In the beginning of this episode a woman goes to withdraw money from an ATM inside the bank, having over 37 million yen in her account.  She has this converted to Yen-Dollars, which seems to be the currency used in the anime and gets just over two million in return.  Batou explains (at least in the sub) that the exchange rate is only 7%.  Moments after, the bank is robbed by a group of old men, working alongside the equally old security guard, but the robbers stand no chance against the fully prosthetic body of Batou.  All of them, including the woman, have been wronged by the bank at one point or another, and are here seeking revenge, but their plan is misguided, which they realize after Batou explains to them that they can’t actually spend any of the paper currency they’re stealing.  According to the police who arrived on the scene, this is the first bank robbery in 25 years.

Their stories are awful.  The woman wants to be euthanized after seeing her husband die a painful death but needs three million yen-dollars to do it.  The guard wants the money to be able to bury his wife but can’t afford to after the bank manager lost his pension betting on cryptocurrencies.  After hearing their stories, Batou agrees to help them, showing them how to steal the money electronically instead.  Batou, the Major, Togusa, and everyone in the cast I haven’t mentioned are by now members of Japan’s Public Security Section 9, so it’s ironic to see someone who’s effectively a member of the police help them pull it off.

The episode closes with the woman from the beginning deciding to go on a trip to Honolulu to enjoy the rest of the twelve million yen-dollars before she goes to Switzerland to join her husband, so to speak.  From hearing their stories it might be hard to imagine this, but they’re the lucky ones.  Most people lost everything.  The woman only had the money because her husband had kept it in paper currency.  As our money becomes increasingly digital in nature, we run an increasing risk that something like this could happen to us.

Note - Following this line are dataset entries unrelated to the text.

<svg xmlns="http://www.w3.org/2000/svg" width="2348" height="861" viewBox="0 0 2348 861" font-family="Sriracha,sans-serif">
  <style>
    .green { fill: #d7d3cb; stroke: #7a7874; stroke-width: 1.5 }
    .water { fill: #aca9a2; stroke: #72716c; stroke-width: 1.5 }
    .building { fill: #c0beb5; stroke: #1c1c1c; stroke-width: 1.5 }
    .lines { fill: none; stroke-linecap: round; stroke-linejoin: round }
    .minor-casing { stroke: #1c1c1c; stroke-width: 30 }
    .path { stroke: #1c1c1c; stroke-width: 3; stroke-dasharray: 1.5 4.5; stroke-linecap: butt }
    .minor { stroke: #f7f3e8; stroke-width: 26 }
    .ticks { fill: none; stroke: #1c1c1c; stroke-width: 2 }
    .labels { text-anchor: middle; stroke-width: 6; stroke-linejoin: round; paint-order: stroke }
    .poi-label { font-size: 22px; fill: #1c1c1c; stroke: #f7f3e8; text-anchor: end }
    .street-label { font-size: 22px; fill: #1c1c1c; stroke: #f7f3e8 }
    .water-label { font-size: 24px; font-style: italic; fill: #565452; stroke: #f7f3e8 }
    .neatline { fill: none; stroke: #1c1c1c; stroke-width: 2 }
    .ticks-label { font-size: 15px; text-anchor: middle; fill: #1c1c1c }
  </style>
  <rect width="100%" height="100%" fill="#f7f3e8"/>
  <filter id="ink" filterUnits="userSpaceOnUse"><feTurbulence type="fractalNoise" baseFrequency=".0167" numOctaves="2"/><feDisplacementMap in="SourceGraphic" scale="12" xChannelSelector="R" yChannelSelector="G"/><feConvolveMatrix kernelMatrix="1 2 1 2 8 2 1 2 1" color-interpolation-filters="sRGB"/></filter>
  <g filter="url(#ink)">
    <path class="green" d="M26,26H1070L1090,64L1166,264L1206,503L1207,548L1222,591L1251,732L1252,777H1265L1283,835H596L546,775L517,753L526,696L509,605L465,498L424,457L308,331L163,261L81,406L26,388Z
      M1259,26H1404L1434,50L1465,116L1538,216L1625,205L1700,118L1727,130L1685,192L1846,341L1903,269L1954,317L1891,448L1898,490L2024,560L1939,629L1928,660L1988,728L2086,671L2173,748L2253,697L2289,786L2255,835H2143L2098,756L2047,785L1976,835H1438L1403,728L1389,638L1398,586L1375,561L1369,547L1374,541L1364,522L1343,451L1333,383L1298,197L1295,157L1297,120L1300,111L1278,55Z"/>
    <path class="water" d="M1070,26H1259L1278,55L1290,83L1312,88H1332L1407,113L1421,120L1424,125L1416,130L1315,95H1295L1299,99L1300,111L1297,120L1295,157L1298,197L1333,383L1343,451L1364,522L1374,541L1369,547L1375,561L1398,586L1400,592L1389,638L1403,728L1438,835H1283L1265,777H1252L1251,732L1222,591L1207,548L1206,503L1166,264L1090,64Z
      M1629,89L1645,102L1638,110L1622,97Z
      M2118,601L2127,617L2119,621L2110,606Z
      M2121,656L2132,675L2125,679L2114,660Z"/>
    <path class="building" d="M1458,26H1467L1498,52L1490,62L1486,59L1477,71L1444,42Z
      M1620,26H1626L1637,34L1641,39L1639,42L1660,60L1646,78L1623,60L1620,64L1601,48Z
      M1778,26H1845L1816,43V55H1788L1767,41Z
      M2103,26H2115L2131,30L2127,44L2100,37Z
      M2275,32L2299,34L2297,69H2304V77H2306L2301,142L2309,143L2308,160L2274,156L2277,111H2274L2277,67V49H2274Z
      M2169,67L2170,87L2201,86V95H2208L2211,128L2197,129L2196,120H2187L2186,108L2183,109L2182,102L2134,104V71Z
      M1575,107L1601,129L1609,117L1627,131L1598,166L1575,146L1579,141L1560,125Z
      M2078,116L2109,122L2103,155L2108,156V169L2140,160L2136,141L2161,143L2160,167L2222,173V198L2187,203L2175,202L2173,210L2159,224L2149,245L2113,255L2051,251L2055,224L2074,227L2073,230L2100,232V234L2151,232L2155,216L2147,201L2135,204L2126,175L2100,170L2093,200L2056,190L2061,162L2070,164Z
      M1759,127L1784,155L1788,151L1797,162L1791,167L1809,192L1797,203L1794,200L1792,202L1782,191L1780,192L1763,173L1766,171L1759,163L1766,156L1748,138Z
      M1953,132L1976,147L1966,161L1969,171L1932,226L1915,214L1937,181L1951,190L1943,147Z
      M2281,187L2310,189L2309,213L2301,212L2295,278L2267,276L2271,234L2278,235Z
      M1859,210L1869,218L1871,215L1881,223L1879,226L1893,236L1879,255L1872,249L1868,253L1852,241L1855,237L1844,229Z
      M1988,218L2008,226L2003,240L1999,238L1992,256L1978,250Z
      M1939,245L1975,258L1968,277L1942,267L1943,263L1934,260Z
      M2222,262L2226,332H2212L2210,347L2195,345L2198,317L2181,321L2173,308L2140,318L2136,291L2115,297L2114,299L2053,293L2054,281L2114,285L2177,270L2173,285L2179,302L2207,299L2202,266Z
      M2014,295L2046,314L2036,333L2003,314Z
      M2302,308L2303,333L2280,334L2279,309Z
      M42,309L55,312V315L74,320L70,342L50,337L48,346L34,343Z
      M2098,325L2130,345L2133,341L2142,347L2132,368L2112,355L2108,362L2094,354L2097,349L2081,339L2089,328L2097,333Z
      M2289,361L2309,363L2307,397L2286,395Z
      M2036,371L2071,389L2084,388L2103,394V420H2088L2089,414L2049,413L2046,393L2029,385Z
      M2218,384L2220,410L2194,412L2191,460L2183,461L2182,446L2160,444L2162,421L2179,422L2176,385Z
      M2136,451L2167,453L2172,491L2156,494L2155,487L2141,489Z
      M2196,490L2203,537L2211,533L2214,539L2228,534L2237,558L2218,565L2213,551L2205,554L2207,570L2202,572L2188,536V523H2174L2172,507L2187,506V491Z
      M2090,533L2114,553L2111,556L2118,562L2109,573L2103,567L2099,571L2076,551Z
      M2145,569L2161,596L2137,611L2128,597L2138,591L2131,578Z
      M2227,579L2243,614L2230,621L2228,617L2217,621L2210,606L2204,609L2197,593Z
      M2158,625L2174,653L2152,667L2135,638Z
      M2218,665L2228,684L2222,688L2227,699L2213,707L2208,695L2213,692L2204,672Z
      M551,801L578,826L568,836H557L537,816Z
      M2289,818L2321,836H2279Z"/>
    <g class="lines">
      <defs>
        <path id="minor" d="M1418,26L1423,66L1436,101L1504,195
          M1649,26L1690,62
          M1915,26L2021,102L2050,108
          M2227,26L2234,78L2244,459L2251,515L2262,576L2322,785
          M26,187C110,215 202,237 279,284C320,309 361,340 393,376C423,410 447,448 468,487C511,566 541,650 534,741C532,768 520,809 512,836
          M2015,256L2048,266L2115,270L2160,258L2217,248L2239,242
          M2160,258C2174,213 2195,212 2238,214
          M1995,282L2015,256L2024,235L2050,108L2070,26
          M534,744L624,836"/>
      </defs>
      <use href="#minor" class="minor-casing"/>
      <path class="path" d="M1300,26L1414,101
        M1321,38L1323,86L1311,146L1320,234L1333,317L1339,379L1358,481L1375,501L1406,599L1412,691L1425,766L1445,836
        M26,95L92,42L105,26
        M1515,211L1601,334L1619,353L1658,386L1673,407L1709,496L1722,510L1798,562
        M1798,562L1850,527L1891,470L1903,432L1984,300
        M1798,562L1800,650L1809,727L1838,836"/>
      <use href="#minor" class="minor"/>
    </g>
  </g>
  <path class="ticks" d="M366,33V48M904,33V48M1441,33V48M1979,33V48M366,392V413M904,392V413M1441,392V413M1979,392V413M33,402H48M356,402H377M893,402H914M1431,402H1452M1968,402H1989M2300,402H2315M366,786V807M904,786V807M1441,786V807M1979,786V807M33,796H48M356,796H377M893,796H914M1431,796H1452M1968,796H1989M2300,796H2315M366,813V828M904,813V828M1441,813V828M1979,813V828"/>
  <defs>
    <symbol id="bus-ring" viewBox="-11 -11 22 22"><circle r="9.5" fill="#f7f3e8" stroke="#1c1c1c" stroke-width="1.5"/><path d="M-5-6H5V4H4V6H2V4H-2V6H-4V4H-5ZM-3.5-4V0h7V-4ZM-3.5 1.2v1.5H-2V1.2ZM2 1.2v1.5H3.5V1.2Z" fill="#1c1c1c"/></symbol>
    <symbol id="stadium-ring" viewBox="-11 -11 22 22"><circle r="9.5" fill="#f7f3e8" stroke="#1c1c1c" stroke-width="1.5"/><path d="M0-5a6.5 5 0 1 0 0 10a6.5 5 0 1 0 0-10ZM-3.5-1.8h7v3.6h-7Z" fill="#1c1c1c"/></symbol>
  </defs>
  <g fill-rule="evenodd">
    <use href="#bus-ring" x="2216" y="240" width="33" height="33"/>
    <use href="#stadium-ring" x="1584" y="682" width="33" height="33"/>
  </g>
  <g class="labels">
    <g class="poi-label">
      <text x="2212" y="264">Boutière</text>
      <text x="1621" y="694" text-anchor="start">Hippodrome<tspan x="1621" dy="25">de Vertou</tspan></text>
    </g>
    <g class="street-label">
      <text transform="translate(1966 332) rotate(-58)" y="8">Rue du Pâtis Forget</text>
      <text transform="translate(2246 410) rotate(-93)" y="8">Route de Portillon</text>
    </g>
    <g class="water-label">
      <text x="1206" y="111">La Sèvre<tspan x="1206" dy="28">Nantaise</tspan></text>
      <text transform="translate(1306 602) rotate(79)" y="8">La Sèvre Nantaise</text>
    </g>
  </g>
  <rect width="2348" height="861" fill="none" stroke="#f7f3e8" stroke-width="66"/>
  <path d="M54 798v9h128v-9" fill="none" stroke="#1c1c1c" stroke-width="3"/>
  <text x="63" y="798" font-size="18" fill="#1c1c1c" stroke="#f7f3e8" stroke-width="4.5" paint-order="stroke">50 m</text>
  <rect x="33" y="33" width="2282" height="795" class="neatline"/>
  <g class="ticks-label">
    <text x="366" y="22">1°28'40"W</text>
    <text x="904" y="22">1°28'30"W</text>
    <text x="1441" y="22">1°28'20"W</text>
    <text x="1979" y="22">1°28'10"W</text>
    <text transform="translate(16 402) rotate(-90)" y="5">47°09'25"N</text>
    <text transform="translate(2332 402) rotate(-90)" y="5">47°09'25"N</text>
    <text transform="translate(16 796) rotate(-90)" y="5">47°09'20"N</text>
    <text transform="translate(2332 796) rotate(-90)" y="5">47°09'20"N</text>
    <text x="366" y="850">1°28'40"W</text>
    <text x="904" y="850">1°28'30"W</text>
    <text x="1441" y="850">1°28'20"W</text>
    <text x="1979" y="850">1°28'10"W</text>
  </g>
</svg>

In fact, something similar was depicted in the 2015 show ‘Mr. Robot‘ (which I’ll probably have to write about at some point, so stay tuned) as well, and had a destructive impact on the world’s economy in a similar way to the simultaneous global default referenced in SAC_2045.  I’d forgive you for imagining that this is also a narrative fantasy, but this too is more based in reality than you’d think.  Truth is banks already see millions of attempted attacks each year, and though the losses aren’t high, hackers are increasing the sophistication of their attacks faster than bank security.  What’s worse, the Federal Reserve claims that a successful attack on just one of the US’s most active five banks could affect as much as 38% of the banking network.

The same year that Mr. Robot released, the world saw the SWIFT banking network attacked, losing millions of dollars to the hackers including over $100 million from Bangladesh, showing the world that banks could be robbed electronically, and inspiring a new generation of hackers to try to replicate their results.  While these attacks aren’t a destabilizing force yet, experts worry that a successful attack could lead to bank insolvency and/or a run on the banks like we saw leading up to the Great Depression.

So, both of the events that led to the proliferation of global sustainable war are possible now, not just in 2045.